(Task requirements): Give back the material below line for line, with no changes.

(Data for the task):
[BEGIN]
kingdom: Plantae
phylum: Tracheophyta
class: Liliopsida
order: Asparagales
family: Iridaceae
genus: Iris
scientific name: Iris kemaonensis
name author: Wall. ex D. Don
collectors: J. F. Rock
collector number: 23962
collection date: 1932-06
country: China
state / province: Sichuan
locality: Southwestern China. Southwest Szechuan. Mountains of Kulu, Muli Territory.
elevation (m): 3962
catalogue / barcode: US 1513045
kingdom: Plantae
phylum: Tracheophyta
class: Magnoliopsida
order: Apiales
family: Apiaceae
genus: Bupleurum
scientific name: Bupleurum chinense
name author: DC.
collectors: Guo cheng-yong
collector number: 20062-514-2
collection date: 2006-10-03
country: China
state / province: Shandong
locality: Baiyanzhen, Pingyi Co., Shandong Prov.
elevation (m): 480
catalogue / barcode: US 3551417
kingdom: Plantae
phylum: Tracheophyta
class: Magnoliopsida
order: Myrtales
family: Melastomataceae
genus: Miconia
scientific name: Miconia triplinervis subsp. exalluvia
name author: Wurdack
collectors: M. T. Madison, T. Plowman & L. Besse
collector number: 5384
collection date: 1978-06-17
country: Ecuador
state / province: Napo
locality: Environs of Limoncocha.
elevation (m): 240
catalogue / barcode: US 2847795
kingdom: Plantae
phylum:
[END]
(Full solution):
kingdom: Plantae
phylum: Tracheophyta
class: Liliopsida
order: Asparagales
family: Iridaceae
genus: Iris
scientific name: Iris kemaonensis
name author: Wall. ex D. Don
collectors: J. F. Rock
collector number: 23962
collection date: 1932-06
country: China
state / province: Sichuan
locality: Southwestern China. Southwest Szechuan. Mountains of Kulu, Muli Territory.
elevation (m): 3962
catalogue / barcode: US 1513045
kingdom: Plantae
phylum: Tracheophyta
class: Magnoliopsida
order: Apiales
family: Apiaceae
genus: Bupleurum
scientific name: Bupleurum chinense
name author: DC.
collectors: Guo cheng-yong
collector number: 20062-514-2
collection date: 2006-10-03
country: China
state / province: Shandong
locality: Baiyanzhen, Pingyi Co., Shandong Prov.
elevation (m): 480
catalogue / barcode: US 3551417
kingdom: Plantae
phylum: Tracheophyta
class: Magnoliopsida
order: Myrtales
family: Melastomataceae
genus: Miconia
scientific name: Miconia triplinervis subsp. exalluvia
name author: Wurdack
collectors: M. T. Madison, T. Plowman & L. Besse
collector number: 5384
collection date: 1978-06-17
country: Ecuador
state / province: Napo
locality: Environs of Limoncocha.
elevation (m): 240
catalogue / barcode: US 2847795
kingdom: Plantae
phylum:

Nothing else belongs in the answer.